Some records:
════════════════════
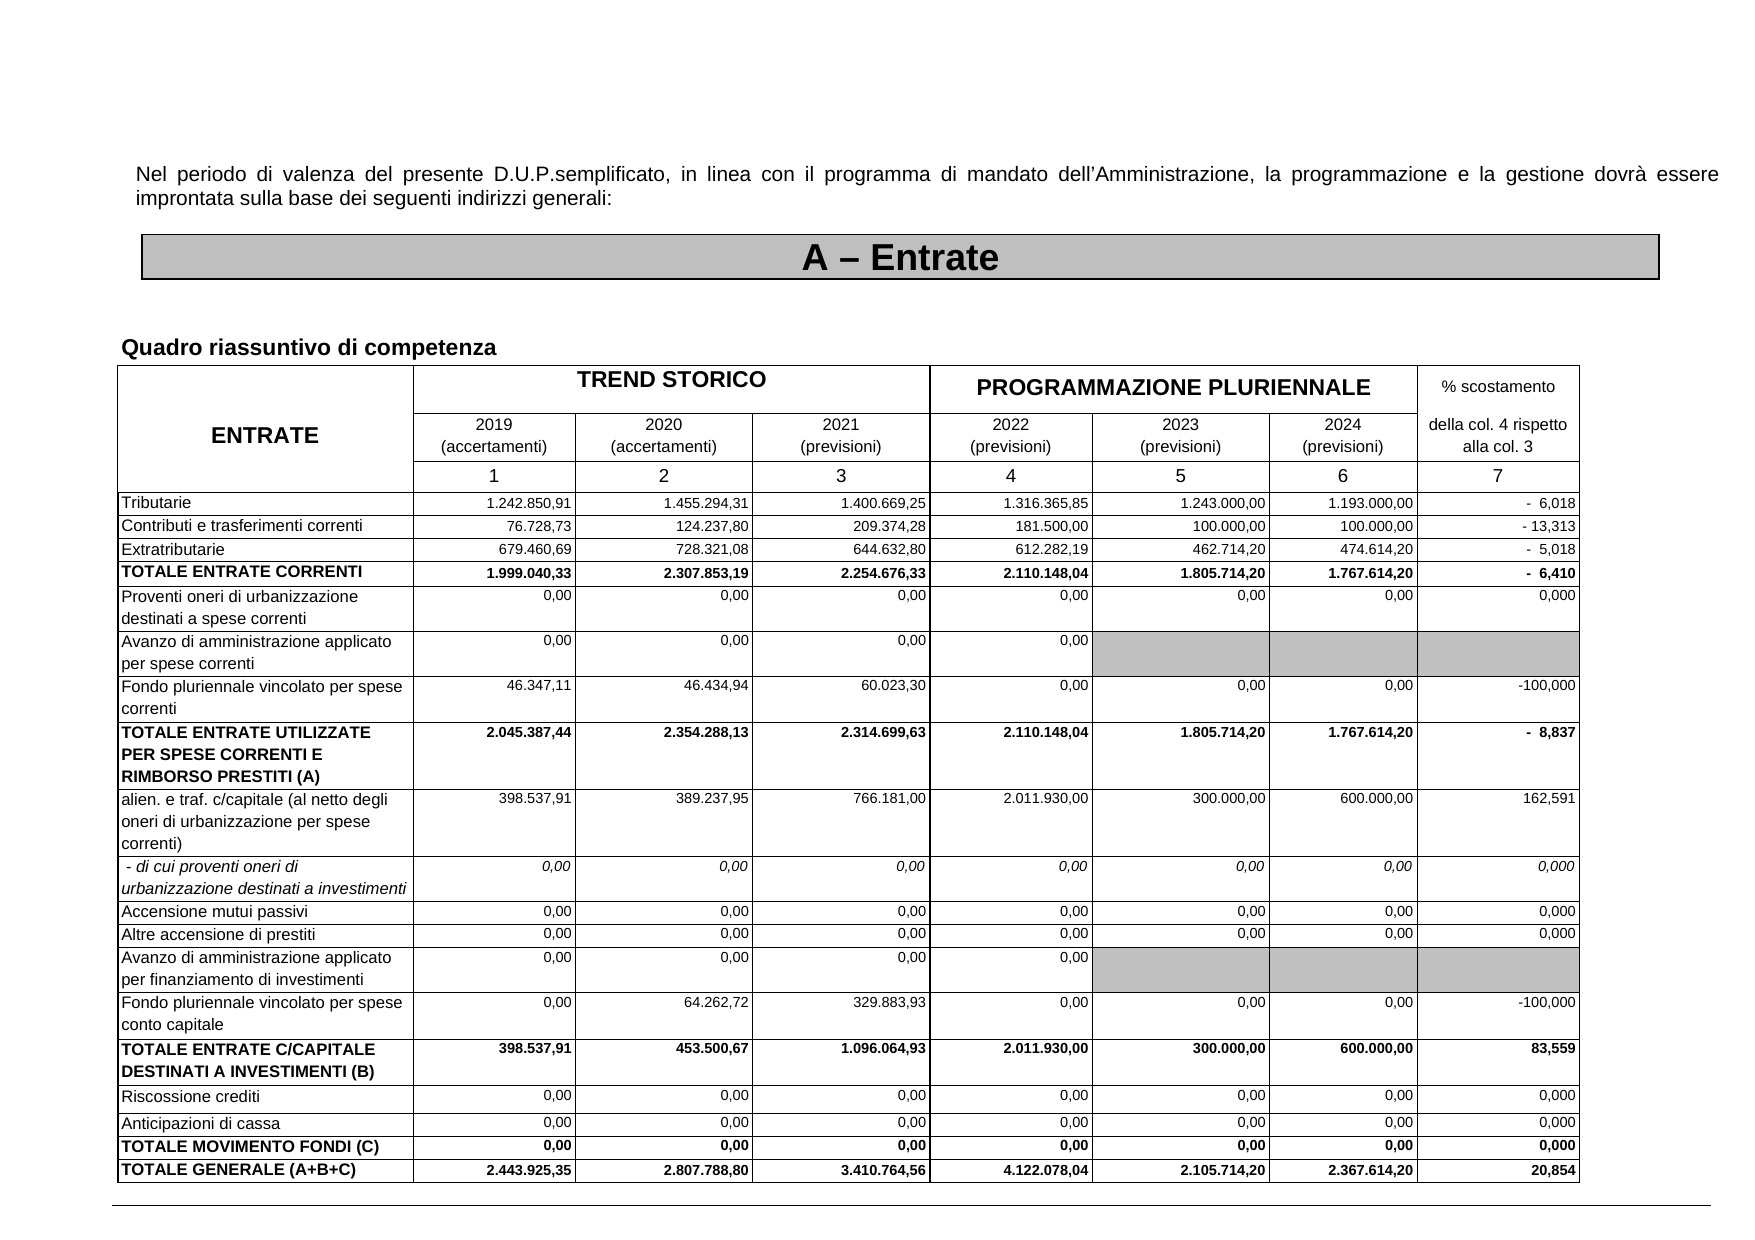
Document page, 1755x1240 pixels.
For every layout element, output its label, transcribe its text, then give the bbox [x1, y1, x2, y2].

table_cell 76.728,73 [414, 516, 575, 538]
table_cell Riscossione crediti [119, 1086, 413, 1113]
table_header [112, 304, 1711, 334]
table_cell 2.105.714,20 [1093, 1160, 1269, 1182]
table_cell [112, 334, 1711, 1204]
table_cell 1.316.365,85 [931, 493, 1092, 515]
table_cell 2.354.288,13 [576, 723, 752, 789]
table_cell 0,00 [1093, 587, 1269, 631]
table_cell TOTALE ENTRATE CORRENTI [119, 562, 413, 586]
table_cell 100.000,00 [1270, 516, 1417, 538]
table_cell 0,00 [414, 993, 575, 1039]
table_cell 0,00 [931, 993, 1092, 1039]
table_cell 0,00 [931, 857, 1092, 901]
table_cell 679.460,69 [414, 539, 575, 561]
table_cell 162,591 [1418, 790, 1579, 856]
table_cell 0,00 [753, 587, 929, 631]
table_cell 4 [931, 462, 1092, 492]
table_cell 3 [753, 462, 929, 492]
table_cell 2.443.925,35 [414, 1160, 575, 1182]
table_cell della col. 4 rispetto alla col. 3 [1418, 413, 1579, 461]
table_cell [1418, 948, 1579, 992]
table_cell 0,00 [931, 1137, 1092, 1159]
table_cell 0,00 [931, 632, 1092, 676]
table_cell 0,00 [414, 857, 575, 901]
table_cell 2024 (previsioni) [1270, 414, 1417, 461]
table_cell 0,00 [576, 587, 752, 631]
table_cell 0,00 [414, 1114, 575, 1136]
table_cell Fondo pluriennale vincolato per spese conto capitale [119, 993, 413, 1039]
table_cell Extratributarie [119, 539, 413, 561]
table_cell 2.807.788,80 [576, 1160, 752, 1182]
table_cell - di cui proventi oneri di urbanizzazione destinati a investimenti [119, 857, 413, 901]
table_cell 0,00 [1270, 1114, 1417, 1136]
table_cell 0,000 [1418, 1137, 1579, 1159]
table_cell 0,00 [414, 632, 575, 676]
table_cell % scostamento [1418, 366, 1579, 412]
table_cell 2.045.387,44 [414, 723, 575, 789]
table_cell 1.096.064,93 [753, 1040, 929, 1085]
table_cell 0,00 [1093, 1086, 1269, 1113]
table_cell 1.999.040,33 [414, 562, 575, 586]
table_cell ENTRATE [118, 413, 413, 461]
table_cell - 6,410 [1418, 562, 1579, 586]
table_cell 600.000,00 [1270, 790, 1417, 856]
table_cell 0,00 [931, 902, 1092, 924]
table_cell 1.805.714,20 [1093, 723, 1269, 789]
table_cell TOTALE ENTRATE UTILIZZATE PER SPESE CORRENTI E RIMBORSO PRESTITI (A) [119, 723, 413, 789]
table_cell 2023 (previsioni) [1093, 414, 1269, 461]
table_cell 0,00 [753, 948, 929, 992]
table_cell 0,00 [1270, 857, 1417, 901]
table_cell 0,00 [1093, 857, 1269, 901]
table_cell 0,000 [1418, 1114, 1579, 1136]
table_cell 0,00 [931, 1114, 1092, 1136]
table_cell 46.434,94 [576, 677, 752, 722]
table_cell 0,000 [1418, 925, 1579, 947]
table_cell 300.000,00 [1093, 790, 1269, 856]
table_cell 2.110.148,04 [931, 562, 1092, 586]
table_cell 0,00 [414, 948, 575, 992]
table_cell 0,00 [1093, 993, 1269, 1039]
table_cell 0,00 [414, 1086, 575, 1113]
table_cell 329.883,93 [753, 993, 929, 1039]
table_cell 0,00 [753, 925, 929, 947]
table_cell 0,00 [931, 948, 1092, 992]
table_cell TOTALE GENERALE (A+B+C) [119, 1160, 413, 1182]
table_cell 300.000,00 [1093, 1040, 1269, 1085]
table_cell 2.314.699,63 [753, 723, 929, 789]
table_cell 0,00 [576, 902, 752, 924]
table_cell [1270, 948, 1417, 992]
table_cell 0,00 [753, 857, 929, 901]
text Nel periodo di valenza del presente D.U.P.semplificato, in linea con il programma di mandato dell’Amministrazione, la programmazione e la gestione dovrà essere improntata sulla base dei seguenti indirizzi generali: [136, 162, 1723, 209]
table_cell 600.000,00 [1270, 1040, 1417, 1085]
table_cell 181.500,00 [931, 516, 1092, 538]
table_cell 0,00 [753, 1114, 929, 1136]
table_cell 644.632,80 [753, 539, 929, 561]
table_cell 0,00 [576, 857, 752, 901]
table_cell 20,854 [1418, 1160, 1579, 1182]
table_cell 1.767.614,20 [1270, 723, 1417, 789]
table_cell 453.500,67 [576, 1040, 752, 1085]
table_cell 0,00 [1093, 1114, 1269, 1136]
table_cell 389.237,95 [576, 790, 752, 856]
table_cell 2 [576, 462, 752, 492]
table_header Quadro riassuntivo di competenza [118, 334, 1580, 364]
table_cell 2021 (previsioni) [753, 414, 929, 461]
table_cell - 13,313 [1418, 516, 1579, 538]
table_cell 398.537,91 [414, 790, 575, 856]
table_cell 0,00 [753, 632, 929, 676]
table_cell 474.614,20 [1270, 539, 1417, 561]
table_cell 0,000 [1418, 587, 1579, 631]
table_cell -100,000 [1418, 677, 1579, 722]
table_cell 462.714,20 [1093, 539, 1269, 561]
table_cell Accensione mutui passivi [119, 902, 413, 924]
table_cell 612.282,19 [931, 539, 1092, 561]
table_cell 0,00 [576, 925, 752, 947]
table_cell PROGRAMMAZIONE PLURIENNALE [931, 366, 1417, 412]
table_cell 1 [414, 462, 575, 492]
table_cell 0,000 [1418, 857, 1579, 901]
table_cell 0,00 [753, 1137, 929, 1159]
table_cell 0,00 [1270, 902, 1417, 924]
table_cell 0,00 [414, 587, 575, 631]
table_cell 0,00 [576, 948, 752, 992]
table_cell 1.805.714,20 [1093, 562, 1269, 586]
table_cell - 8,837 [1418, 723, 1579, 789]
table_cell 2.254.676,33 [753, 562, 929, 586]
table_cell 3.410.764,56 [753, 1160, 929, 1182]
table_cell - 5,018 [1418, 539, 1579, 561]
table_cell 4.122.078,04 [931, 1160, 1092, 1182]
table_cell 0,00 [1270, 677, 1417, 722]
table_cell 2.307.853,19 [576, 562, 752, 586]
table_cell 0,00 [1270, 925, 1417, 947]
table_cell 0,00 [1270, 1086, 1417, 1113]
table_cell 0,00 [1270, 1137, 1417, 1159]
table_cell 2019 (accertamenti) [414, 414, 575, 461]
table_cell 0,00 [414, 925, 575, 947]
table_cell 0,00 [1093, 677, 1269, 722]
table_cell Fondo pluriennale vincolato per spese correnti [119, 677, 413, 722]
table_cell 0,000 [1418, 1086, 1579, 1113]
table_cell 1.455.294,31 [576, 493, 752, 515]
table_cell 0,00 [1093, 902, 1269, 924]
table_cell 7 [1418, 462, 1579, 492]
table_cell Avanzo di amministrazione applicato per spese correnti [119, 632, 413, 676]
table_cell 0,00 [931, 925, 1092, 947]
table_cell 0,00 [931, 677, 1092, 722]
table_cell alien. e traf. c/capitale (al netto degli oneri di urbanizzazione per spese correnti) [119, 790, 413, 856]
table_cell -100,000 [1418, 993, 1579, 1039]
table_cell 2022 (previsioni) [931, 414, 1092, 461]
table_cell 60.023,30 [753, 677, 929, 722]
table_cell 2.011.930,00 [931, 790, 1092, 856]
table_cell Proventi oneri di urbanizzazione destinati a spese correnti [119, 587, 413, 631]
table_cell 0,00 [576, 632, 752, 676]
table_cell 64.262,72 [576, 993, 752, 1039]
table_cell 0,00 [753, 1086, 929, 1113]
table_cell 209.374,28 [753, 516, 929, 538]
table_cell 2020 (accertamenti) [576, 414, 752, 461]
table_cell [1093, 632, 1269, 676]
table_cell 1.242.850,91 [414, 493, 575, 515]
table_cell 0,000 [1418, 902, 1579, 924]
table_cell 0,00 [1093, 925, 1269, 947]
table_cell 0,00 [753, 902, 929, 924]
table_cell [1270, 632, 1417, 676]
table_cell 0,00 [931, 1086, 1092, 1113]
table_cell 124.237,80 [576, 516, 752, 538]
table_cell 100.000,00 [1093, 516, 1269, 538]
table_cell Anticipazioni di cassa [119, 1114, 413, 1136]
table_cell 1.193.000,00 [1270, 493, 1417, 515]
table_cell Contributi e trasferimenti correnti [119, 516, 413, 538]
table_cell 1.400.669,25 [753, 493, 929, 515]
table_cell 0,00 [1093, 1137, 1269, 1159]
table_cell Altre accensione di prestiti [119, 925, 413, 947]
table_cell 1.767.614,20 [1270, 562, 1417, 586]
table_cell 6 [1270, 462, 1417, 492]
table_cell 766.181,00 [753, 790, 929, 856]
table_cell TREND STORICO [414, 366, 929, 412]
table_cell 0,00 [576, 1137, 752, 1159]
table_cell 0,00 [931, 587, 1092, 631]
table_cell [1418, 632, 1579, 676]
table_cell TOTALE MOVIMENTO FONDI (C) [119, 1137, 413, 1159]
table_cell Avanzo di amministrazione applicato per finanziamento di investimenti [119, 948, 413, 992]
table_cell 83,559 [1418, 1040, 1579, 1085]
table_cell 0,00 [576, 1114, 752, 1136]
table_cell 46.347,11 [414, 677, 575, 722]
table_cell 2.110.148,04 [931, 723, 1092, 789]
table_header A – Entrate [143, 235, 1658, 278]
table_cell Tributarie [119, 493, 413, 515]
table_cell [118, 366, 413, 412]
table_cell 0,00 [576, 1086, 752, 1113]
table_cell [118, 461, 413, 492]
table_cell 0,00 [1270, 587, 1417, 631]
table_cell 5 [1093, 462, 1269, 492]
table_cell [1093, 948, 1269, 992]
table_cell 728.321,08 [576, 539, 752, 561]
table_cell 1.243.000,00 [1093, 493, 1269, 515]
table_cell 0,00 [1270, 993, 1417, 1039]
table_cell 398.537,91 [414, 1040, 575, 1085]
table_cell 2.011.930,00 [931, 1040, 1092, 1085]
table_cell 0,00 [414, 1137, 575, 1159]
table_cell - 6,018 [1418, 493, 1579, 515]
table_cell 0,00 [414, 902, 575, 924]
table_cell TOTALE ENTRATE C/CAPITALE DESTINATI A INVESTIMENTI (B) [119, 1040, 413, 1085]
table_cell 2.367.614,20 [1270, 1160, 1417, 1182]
════════════════════
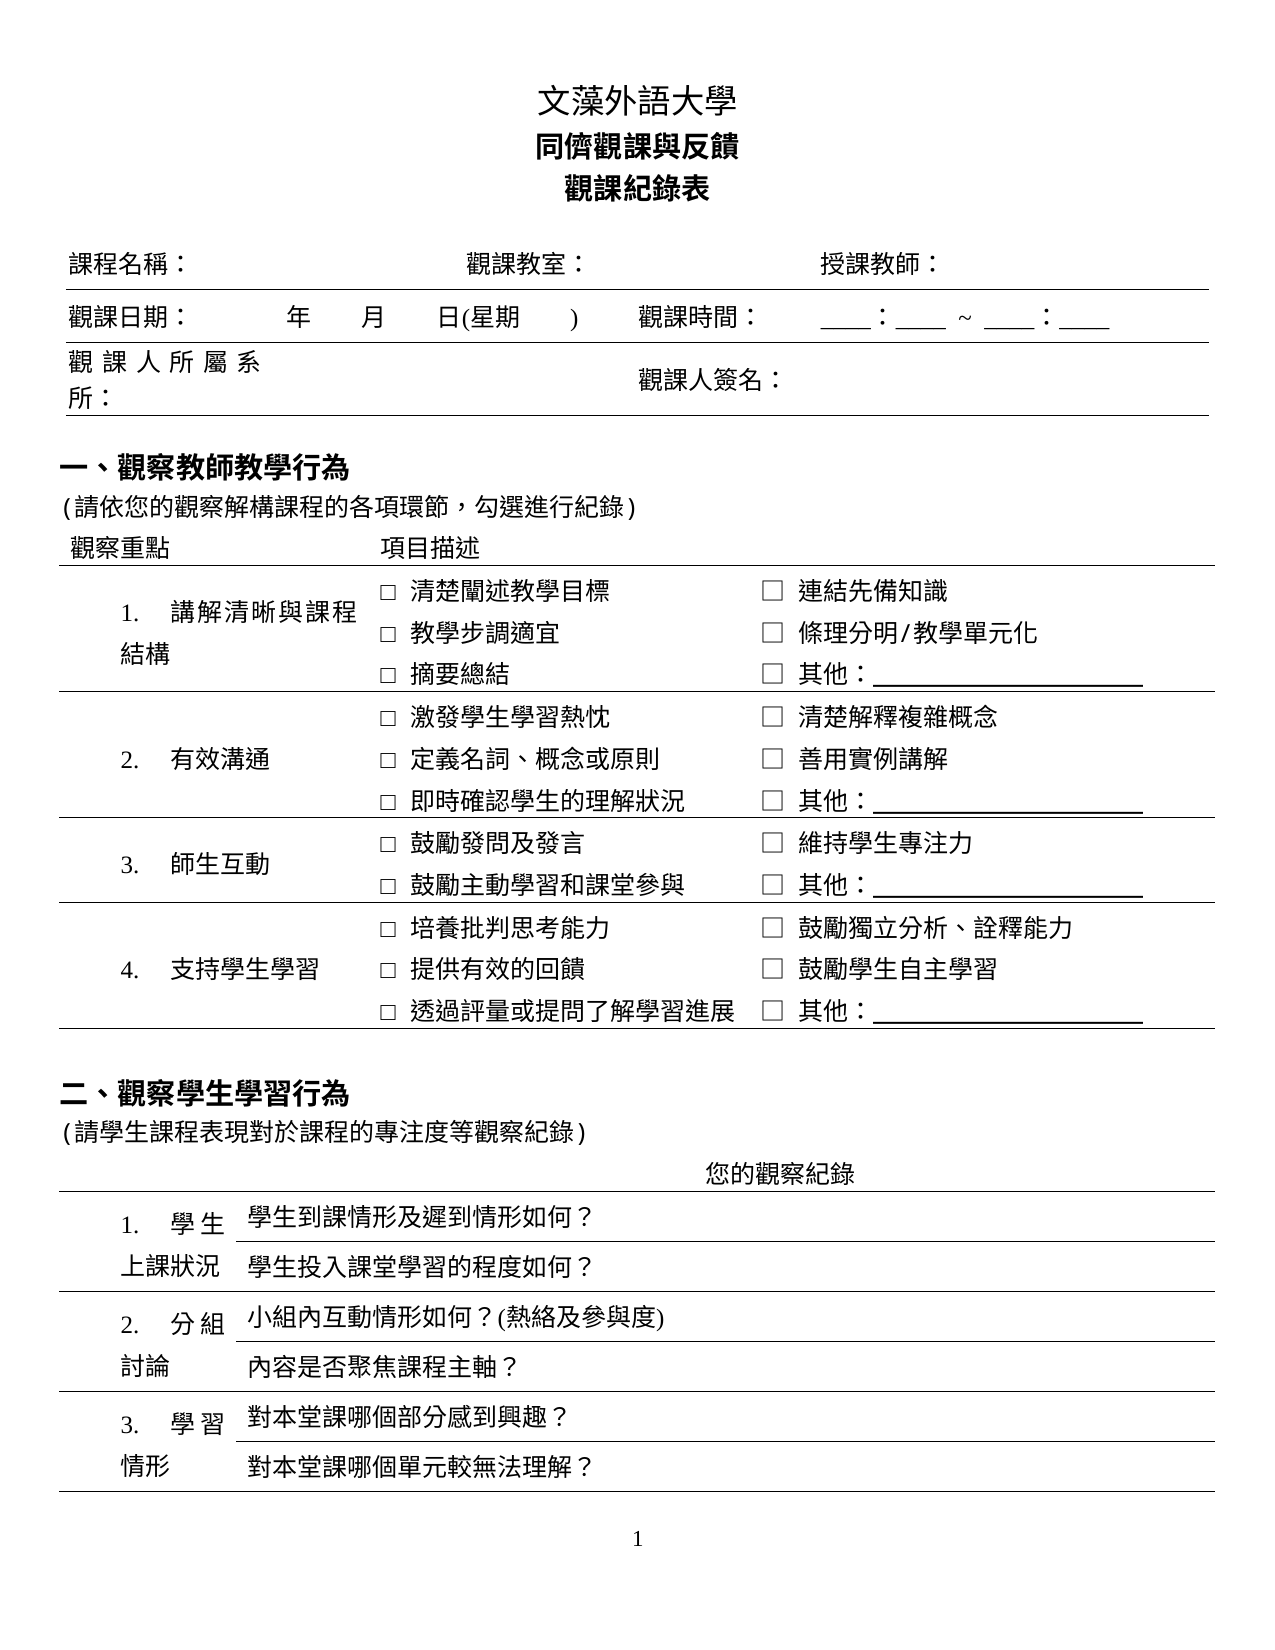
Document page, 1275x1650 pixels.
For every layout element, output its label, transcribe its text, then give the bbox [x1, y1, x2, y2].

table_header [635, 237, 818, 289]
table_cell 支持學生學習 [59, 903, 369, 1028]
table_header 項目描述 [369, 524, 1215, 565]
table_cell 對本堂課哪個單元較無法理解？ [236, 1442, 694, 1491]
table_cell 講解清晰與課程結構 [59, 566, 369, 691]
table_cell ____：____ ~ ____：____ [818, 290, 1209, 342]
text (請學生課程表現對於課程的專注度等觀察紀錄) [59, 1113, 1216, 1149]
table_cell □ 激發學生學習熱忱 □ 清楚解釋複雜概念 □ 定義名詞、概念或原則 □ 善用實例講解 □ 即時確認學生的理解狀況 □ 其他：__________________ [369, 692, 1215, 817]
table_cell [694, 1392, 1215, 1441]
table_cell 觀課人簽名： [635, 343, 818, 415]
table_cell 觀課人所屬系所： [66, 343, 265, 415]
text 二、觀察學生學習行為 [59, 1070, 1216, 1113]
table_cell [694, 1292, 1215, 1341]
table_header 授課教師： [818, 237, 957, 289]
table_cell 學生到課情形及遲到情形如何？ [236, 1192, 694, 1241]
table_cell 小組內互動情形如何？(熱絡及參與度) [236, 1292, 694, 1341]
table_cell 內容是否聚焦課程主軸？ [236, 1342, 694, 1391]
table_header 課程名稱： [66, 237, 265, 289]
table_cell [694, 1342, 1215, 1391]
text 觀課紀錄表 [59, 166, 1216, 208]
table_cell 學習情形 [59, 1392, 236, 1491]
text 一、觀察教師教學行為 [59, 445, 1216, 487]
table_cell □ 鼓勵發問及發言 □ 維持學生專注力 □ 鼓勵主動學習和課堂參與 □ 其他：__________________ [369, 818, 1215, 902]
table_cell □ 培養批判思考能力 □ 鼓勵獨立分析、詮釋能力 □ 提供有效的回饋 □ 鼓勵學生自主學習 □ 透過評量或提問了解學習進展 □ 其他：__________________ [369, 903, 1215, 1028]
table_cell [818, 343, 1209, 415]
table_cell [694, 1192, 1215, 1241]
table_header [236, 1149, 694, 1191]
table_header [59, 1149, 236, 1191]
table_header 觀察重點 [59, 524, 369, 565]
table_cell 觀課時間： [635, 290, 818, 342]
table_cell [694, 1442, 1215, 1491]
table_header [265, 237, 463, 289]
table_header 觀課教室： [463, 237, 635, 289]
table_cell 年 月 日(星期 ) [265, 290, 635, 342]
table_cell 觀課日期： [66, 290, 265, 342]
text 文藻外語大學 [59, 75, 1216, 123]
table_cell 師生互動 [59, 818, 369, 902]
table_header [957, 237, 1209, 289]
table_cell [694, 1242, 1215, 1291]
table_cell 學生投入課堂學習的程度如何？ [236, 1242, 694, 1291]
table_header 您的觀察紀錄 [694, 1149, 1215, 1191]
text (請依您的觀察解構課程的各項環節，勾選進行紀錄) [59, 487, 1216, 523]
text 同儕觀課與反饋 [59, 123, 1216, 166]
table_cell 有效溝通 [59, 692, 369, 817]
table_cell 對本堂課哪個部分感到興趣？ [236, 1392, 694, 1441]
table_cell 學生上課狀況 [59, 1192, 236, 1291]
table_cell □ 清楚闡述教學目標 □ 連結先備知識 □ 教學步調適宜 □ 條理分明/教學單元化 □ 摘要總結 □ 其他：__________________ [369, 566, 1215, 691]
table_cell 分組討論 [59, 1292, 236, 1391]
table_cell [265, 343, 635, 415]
════════════════════
DIRECTIONS:
Rewrite the stretch of the listing from the line containing "table_cell 76.728,73 [414, 516, 575, 538]" through the line containing "table_cell [1418, 948, 1579, 992]", putting "Concessione crediti" in place of "Riscossione crediti" and leaving everything else unchanged.

WRITTEN SOLUTION:
table_cell 76.728,73 [414, 516, 575, 538]
table_cell Concessione crediti [119, 1086, 413, 1113]
table_header [112, 304, 1711, 334]
table_cell 2.105.714,20 [1093, 1160, 1269, 1182]
table_cell [112, 334, 1711, 1204]
table_cell 1.316.365,85 [931, 493, 1092, 515]
table_cell 2.354.288,13 [576, 723, 752, 789]
table_cell 0,00 [1093, 587, 1269, 631]
table_cell TOTALE ENTRATE CORRENTI [119, 562, 413, 586]
table_cell 100.000,00 [1270, 516, 1417, 538]
table_cell 0,00 [414, 993, 575, 1039]
table_cell 0,00 [931, 993, 1092, 1039]
table_cell 0,00 [931, 857, 1092, 901]
table_cell 679.460,69 [414, 539, 575, 561]
table_cell 162,591 [1418, 790, 1579, 856]
table_cell 0,00 [753, 587, 929, 631]
table_cell 4 [931, 462, 1092, 492]
table_cell 3 [753, 462, 929, 492]
table_cell 2.443.925,35 [414, 1160, 575, 1182]
table_cell della col. 4 rispetto alla col. 3 [1418, 413, 1579, 461]
table_cell [1418, 948, 1579, 992]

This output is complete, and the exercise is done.